**Try it**
A complete copy of the entries, exactly as written, is the expected result.

**Raw data**
____________________

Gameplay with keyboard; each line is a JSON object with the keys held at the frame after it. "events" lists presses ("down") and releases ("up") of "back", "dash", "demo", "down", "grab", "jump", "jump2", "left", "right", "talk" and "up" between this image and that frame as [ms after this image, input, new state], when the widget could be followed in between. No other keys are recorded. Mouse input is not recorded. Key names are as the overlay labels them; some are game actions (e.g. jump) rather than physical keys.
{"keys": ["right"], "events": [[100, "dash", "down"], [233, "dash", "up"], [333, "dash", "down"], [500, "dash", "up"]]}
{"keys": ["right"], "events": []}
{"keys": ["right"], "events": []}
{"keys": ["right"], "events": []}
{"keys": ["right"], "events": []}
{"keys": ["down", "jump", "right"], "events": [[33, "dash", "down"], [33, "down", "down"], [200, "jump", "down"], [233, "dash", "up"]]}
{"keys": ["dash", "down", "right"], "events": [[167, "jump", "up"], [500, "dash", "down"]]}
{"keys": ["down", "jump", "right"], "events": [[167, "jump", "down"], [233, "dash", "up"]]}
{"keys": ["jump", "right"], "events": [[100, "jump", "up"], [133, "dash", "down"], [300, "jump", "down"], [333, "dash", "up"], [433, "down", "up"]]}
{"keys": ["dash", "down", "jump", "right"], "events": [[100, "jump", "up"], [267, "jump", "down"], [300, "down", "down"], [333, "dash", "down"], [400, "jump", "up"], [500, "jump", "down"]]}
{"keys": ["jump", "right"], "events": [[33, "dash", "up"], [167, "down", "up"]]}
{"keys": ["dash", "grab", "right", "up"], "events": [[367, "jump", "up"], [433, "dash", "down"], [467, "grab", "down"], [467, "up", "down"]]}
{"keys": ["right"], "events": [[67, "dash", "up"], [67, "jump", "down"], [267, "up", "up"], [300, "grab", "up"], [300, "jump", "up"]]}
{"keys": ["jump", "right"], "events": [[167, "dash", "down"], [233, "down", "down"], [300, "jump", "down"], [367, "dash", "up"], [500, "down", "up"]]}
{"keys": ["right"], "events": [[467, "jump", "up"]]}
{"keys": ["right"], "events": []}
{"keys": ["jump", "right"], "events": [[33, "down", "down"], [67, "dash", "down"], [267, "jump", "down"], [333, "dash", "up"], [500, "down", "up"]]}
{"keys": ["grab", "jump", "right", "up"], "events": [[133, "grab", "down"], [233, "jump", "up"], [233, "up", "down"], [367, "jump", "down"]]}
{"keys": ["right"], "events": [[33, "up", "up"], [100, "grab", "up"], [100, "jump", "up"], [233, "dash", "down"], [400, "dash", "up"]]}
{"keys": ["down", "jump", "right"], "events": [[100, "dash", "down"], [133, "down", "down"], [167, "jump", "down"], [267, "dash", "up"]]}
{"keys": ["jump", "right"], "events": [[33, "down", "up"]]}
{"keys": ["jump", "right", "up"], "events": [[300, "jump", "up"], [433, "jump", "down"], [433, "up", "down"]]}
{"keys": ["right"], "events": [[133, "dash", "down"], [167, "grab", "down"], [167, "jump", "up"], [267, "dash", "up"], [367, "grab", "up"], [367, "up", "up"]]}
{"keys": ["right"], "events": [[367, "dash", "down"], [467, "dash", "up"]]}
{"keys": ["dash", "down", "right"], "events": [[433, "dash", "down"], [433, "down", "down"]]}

____________________

**Answer to this exercise**
Gameplay with keyboard; each line is a JSON object with the keys held at the frame after it. "events" lists presses ("down") and releases ("up") of "back", "dash", "demo", "down", "grab", "jump", "jump2", "left", "right", "talk" and "up" between this image and that frame as [ms after this image, input, new state], when the widget could be followed in between. No other keys are recorded. Mouse input is not recorded. Key names are as the overlay labels them; some are game actions (e.g. jump) rather than physical keys.
{"keys": ["right"], "events": [[100, "dash", "down"], [233, "dash", "up"], [333, "dash", "down"], [500, "dash", "up"]]}
{"keys": ["right"], "events": []}
{"keys": ["right"], "events": []}
{"keys": ["right"], "events": []}
{"keys": ["right"], "events": []}
{"keys": ["down", "jump", "right"], "events": [[33, "dash", "down"], [33, "down", "down"], [200, "jump", "down"], [233, "dash", "up"]]}
{"keys": ["dash", "down", "right"], "events": [[167, "jump", "up"], [500, "dash", "down"]]}
{"keys": ["down", "jump", "right"], "events": [[167, "jump", "down"], [233, "dash", "up"]]}
{"keys": ["jump", "right"], "events": [[100, "jump", "up"], [133, "dash", "down"], [300, "jump", "down"], [333, "dash", "up"], [433, "down", "up"]]}
{"keys": ["dash", "down", "jump", "right"], "events": [[100, "jump", "up"], [267, "jump", "down"], [300, "down", "down"], [333, "dash", "down"], [400, "jump", "up"], [500, "jump", "down"]]}
{"keys": ["jump", "right"], "events": [[33, "dash", "up"], [167, "down", "up"]]}
{"keys": ["dash", "grab", "right", "up"], "events": [[367, "jump", "up"], [433, "dash", "down"], [467, "grab", "down"], [467, "up", "down"]]}
{"keys": ["right"], "events": [[67, "dash", "up"], [67, "jump", "down"], [267, "up", "up"], [300, "grab", "up"], [300, "jump", "up"]]}
{"keys": ["jump", "right"], "events": [[167, "dash", "down"], [233, "down", "down"], [300, "jump", "down"], [367, "dash", "up"], [500, "down", "up"]]}
{"keys": ["right"], "events": [[467, "jump", "up"]]}
{"keys": ["right"], "events": []}
{"keys": ["jump", "right"], "events": [[33, "down", "down"], [67, "dash", "down"], [267, "jump", "down"], [333, "dash", "up"], [500, "down", "up"]]}
{"keys": ["grab", "jump", "right", "up"], "events": [[133, "grab", "down"], [233, "jump", "up"], [233, "up", "down"], [367, "jump", "down"]]}
{"keys": ["right"], "events": [[33, "up", "up"], [100, "grab", "up"], [100, "jump", "up"], [233, "dash", "down"], [400, "dash", "up"]]}
{"keys": ["down", "jump", "right"], "events": [[100, "dash", "down"], [133, "down", "down"], [167, "jump", "down"], [267, "dash", "up"]]}
{"keys": ["jump", "right"], "events": [[33, "down", "up"]]}
{"keys": ["jump", "right", "up"], "events": [[300, "jump", "up"], [433, "jump", "down"], [433, "up", "down"]]}
{"keys": ["right"], "events": [[133, "dash", "down"], [167, "grab", "down"], [167, "jump", "up"], [267, "dash", "up"], [367, "grab", "up"], [367, "up", "up"]]}
{"keys": ["right"], "events": [[367, "dash", "down"], [467, "dash", "up"]]}
{"keys": ["dash", "down", "right"], "events": [[433, "dash", "down"], [433, "down", "down"]]}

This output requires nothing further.